Located in the Karnali province, Dailekh is known for its scenic beauty. But the place is also rich in cultural heritage. Panchakoshi in Dailekh can be an example of this.
Dailekh is also famous for its Chaturmukhi Shiva temple, whose establishment dates back to the Lichhavi period. Many pilgrims also visit the Dullu Bajrayogini temple, which is dedicated to the Hindu goddess of power and is believed to be one of the oldest temples in Nepal.
That is not it. The place has many cultural and religious sites. It is safe to say that the place is ancient and the proof of that is the temples, shrines and stone inscriptions located in different places of the district, Panchakoshi in Dailekh being one of the most apparent examples.
What’s Panchakoshi anyway?
According to religious accounts, Shirasthan, Nabhisthan, Dhuleshwar, Paduka and Tallo Dungeshwar, located in the Dailekh district, are famous as Panchakoshi pilgrimage sites.
Since there are constant burning flames in Panchakoshi in Dailekh, it is also known as Jwala Tirtha or Agni Tirtha. In Skanda Purana, an ancient Hindu epic, this area is described as Baishwanara Tirtha.
It is believed that the ancient Khas Malla kings named this shrine Panchakoshi and started their pilgrimage and since then the name has stuck. So far, this is the only place in Nepal where petroleum products can be extracted.
Although the origin of the Nepali language is considered to be Sinja in Jumla, the oldest record of the language can be found in the region of Panchakoshi in Dailekh.
Literally, Panchakoshi means five rivers. In Dailekh, the following five holy sites located near rivers are referred to as Panchakoshi collectively.
Located in Rawatkot of Dullu municipality, this temple is near the Shirasthan river.
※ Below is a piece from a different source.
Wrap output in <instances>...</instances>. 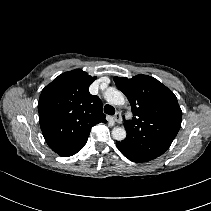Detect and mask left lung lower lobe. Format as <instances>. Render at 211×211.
Masks as SVG:
<instances>
[{"label":"left lung lower lobe","instance_id":"left-lung-lower-lobe-1","mask_svg":"<svg viewBox=\"0 0 211 211\" xmlns=\"http://www.w3.org/2000/svg\"><path fill=\"white\" fill-rule=\"evenodd\" d=\"M116 145H117L118 149L122 152V154H123L125 157H127L129 160L134 161V162H140V161L134 159L133 157H130L127 153H125L124 150L121 148V146L119 145L118 142H116Z\"/></svg>","mask_w":211,"mask_h":211}]
</instances>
According to Swasthani, a Hindu epic, Shiva was carrying the remains of Sati Devi and travelling around, and Devi’s head (“shira” fell in this area.
In this area, there are other temples like Jwalaghar, Kalbhairav Kalsaini, Batukbhairav, Shivling and Dharamshala.
The flame that burns continuously is being worshipped as a god for hundreds of years. If the fame runs out in the Chandannath temple in Jumla and Badimalika temple in Doti, the flame from Jwalaghar, Panchakoshi in Dailekh, is taken to light the flames.
Located in Gamaudi of Dullu municipality, this temple is near the Nabhisthan river. According to Swasthani, Sati Devi’s navel (“nabhi”) fell off in this area. Since then, the region has been called Nabhisthan.
Like Shirsasthan, Nabhisthan of Panchakoshi in Dailekh also has two places with flames coming out – Brahmajwala and Indrajwala. The area also has temples of Bhairav, Shiva and Mansaath as well as the famous shami tree (Prosopis cineraria). The tree said to be more than a hundred years old is one of the main attractions of Nabhisthan.
The 13th-century Dhuleshwar temple, located in Badlamji of Dullu municipality, is believed to be called Dhuleshwar because dust (“dhulo” in Nepali) flies on every full moon, no moon and the first day of the solar month.
Not only this, it is believed that this place was worshipped as Dhuleshwar of Panchakoshi in Dailekh because the ashes of Sati Devi’s body fell in the area.
In this area, there are idols of Umamaheswara, Shivaling, idols of Nandi the bull, Agni Kunda, the temple of Bhairava and a dharamshala. There is a tradition of performing pooja every day, but a special pooja is held during the Bada Dashain and Chaite Dashain festivals.
There are idols from the fourteenth century in Paduka of Dullu municipality. According to Swasthani, the legs (“pad”) of the Sati Devi fell here and due to that, the place is called Paduka.
Until a few decades ago, flames used to burn continuously in this area. But a flood in Panchakoshi in Dailekh has killed the flame.
There are no temples in the Paduka, but there are idols of Shiva, Bhairava, Gorakhnath, Buddha, Jain, Laxminaran, Ganesha, Machhindranath, Shivling etc. Because these idols are in the open, the sun and rain are damaging them day by day.
There is a tradition of offering khir to Shiva on the third Tuesday of May. Apart from that, locals conduct a special pooja on Bada Dashain as they offer the Bhairav a sacrifice.
There are old archives in the area dating back to Ashok Challa, an old Khas king.
5. Sideshwar Mahadev, Tallo Dugeshwar
Sidheshwar Mahadev is connected with Karnali Highway located in Katuwal in Dugeshwar rural municipality.
Apart from the Sidheshwar Mahadev temple at the confluence of the Kanarali and Loher rivers in Panchakoshi in Dailekh, there are temples of various deities including Kalika Bhagwati, Ganeshji, Bhairav Kalashaini and Batuk Bhairav.
There is a tradition of lighting a lamp by bringing fire from Nabhisthan. There is a popular belief that if the lamp goes off, there will be unfortunate events such as drought, famine and starvation.